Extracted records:
-- Opening Marker --

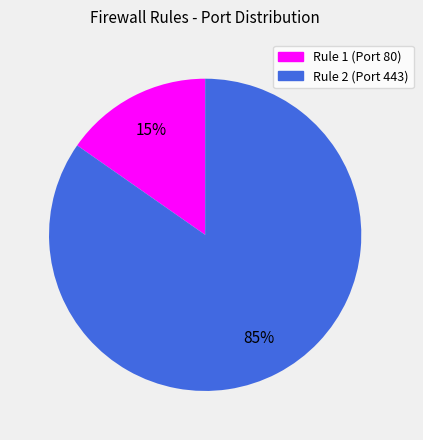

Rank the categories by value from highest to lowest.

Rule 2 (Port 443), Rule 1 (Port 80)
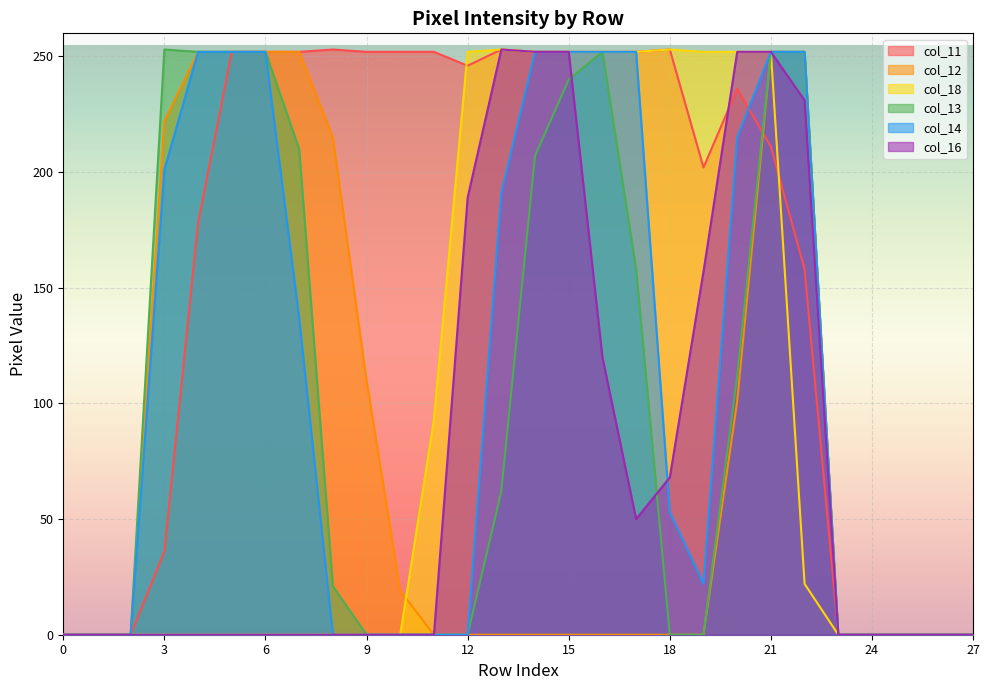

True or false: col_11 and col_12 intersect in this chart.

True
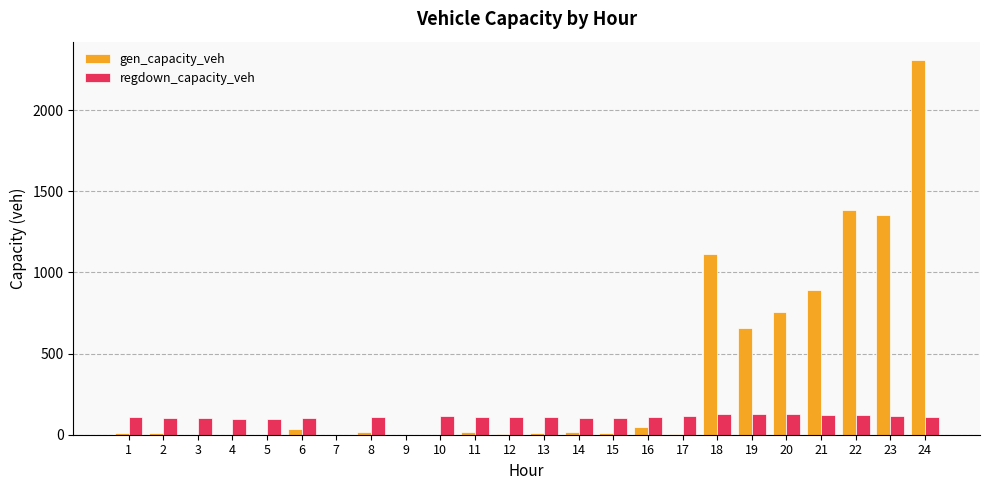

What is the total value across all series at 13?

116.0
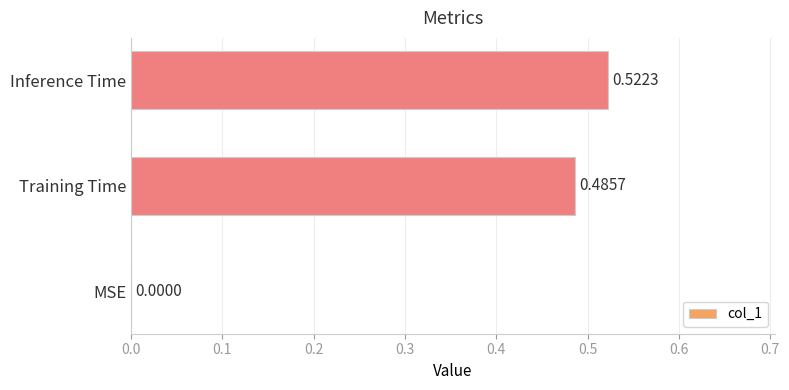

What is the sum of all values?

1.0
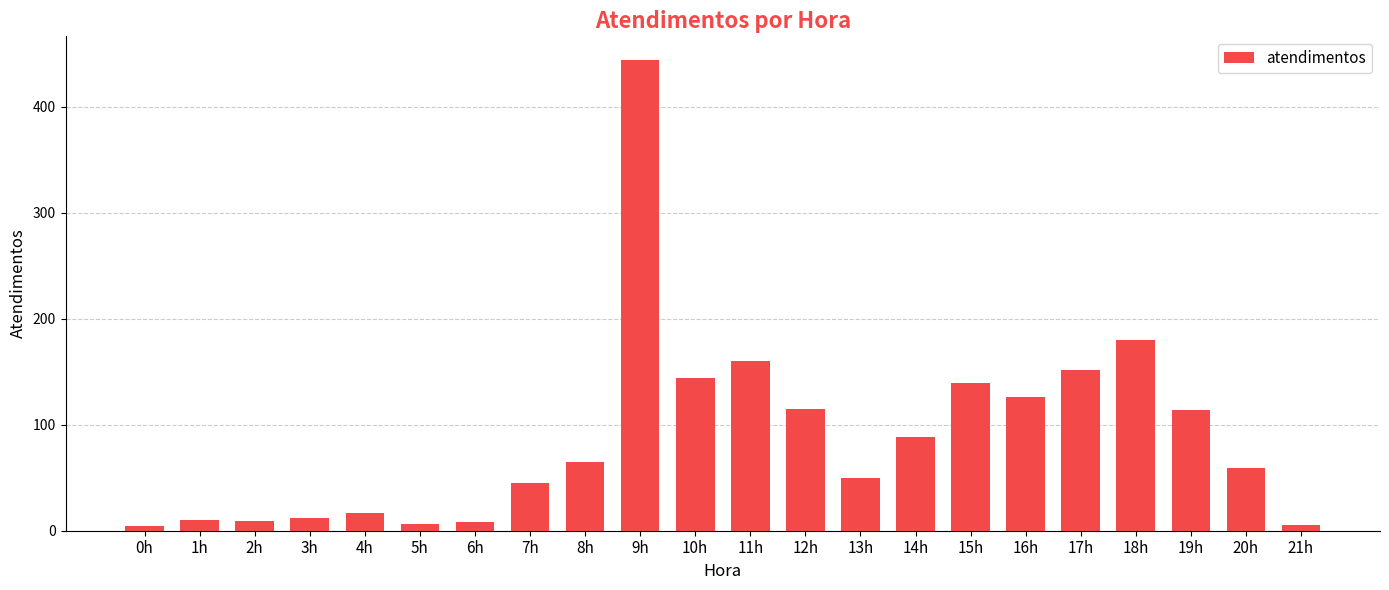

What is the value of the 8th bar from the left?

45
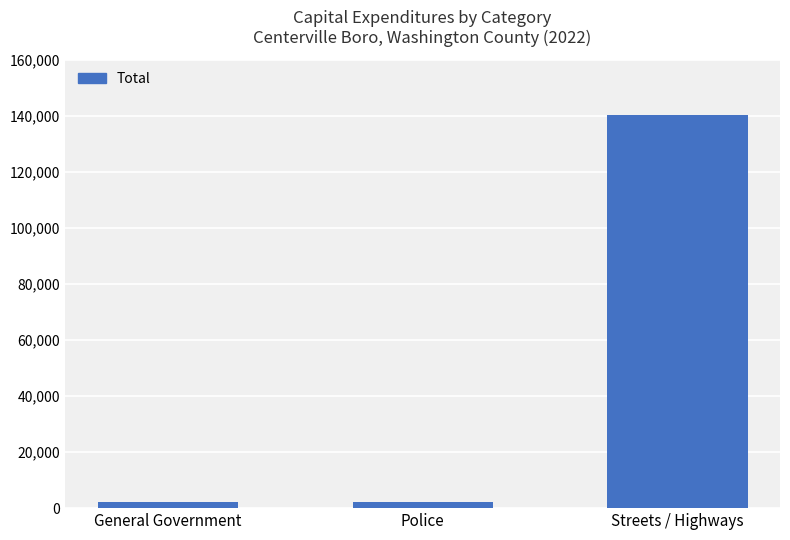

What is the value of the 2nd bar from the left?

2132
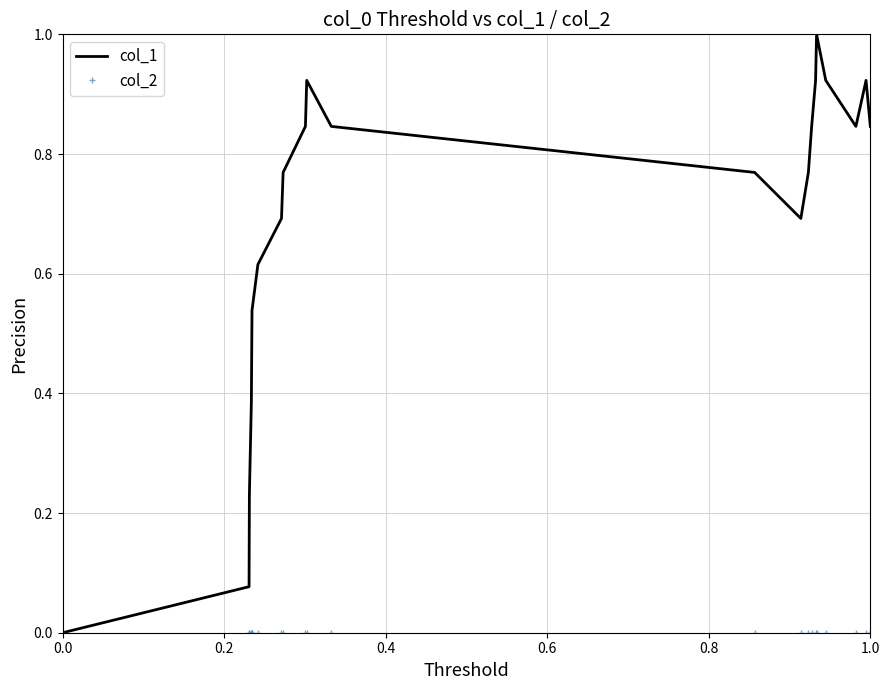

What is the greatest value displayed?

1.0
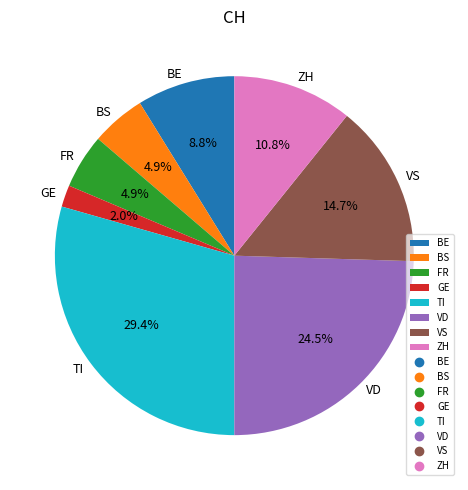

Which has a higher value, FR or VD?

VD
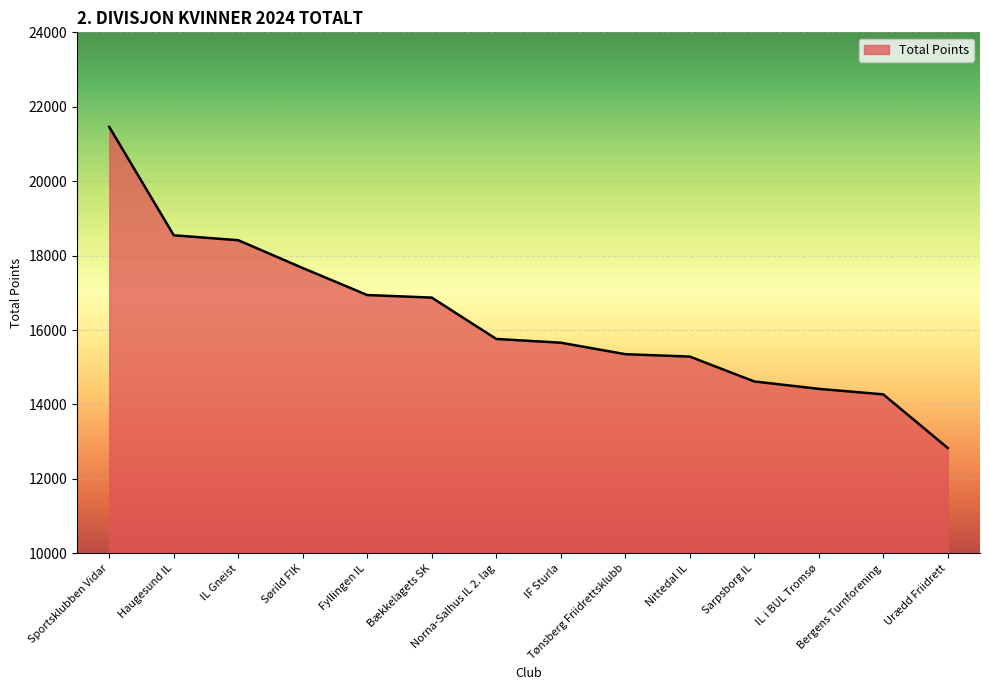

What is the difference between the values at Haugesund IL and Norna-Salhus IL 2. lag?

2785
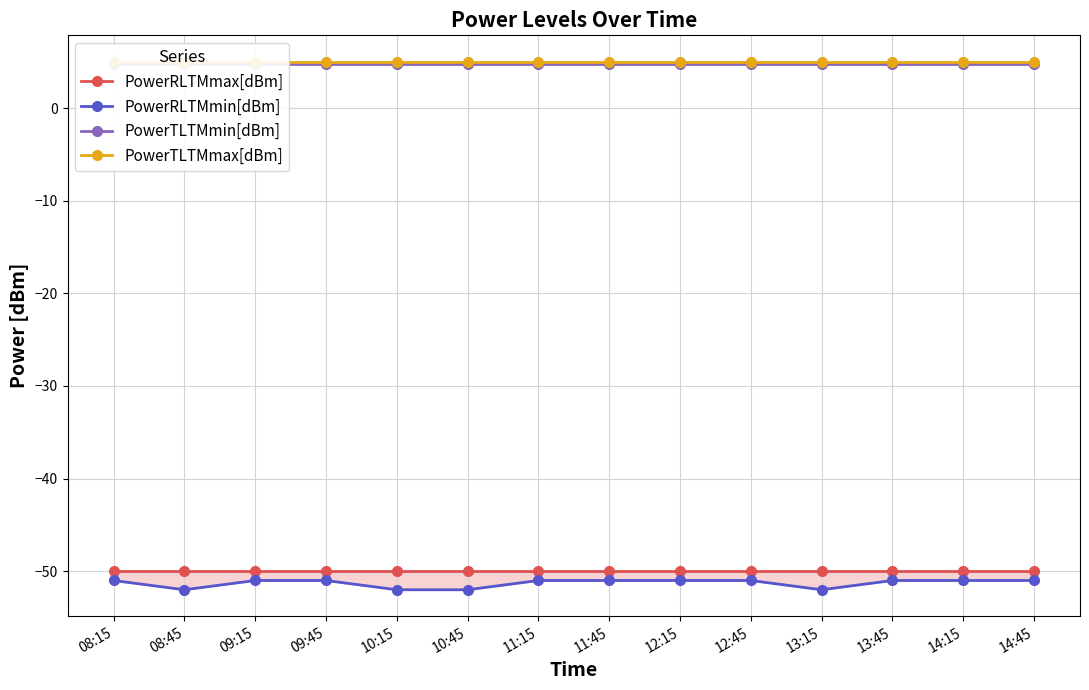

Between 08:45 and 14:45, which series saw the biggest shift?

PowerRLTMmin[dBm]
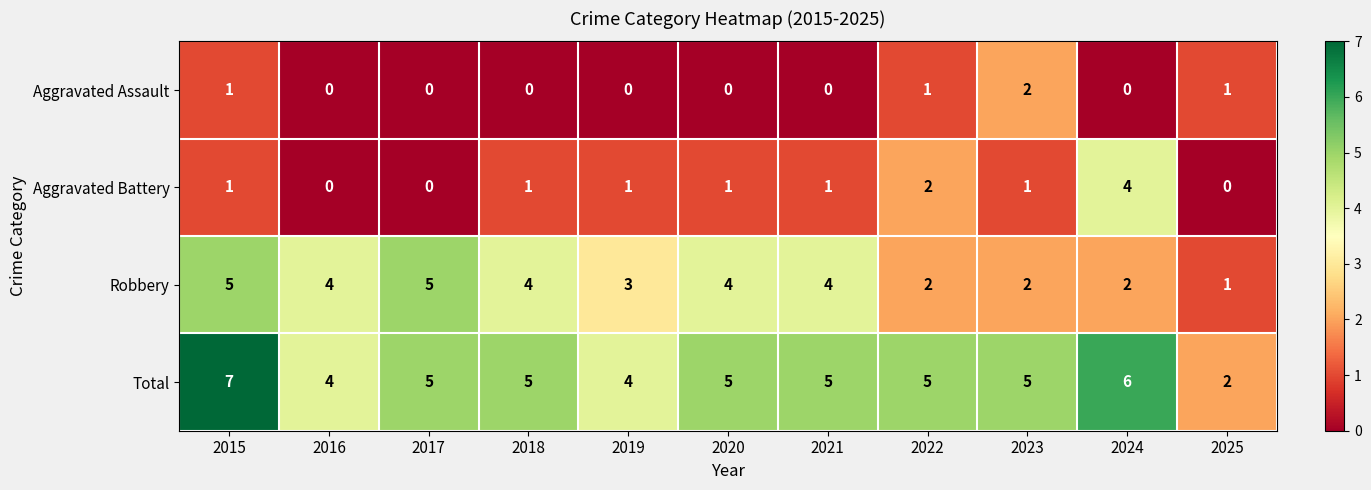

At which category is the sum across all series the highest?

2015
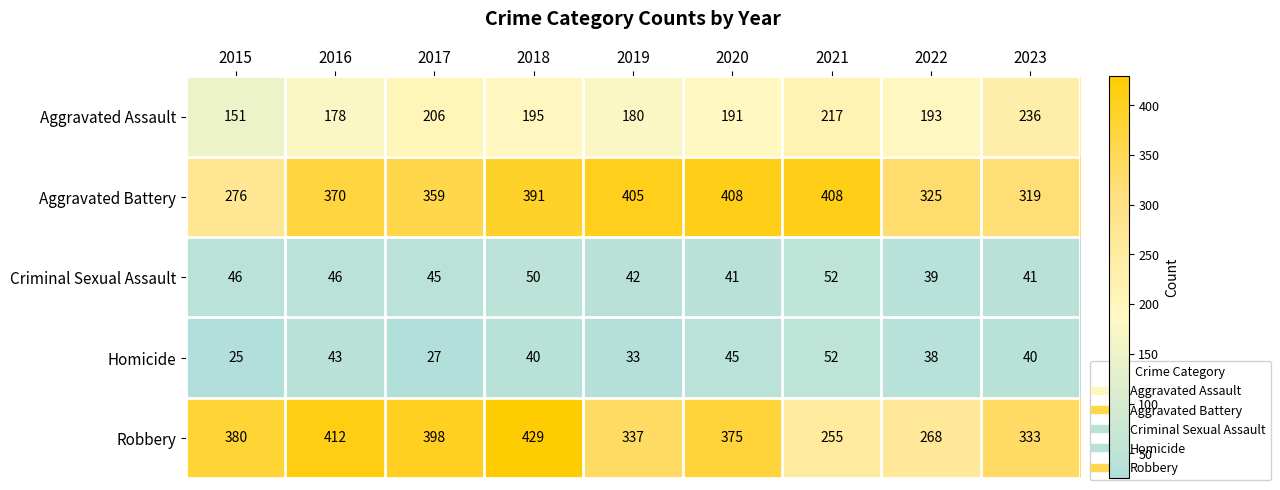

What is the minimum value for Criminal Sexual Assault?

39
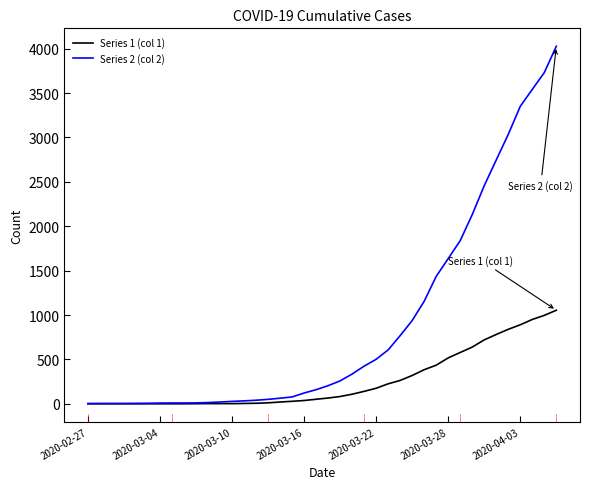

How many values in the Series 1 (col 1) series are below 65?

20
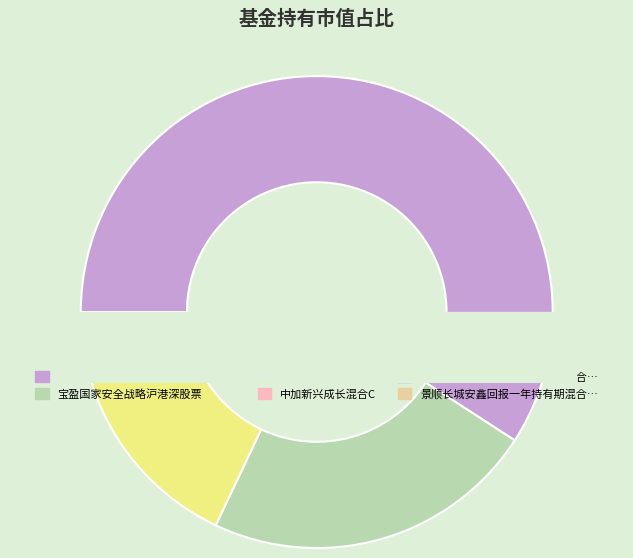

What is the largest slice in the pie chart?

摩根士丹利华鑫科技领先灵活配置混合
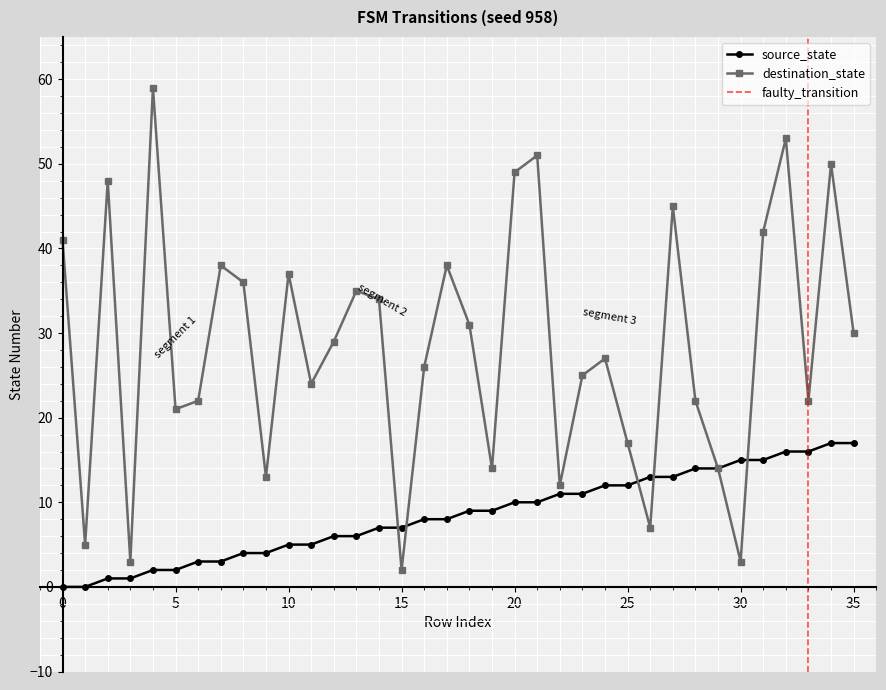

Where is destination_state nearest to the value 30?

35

-- Closing Marker --

**Problem to work on:** Swap "bar" for "column" throughout the entries above and reproduce them with nothing else altered, leaving out the pictures.

**Exercise result:**
Rank the categories by value from highest to lowest.

Rule 2 (Port 443), Rule 1 (Port 80)

True or false: col_11 and col_12 intersect in this chart.

True

What is the total value across all series at 13?

116.0

What is the sum of all values?

1.0

What is the value of the 8th column from the left?

45

What is the value of the 2nd column from the left?

2132

What is the greatest value displayed?

1.0

Which has a higher value, FR or VD?

VD

What is the difference between the values at Haugesund IL and Norna-Salhus IL 2. lag?

2785

Between 08:45 and 14:45, which series saw the biggest shift?

PowerRLTMmin[dBm]

At which category is the sum across all series the highest?

2015

What is the minimum value for Criminal Sexual Assault?

39

How many values in the Series 1 (col 1) series are below 65?

20

What is the largest slice in the pie chart?

摩根士丹利华鑫科技领先灵活配置混合

Where is destination_state nearest to the value 30?

35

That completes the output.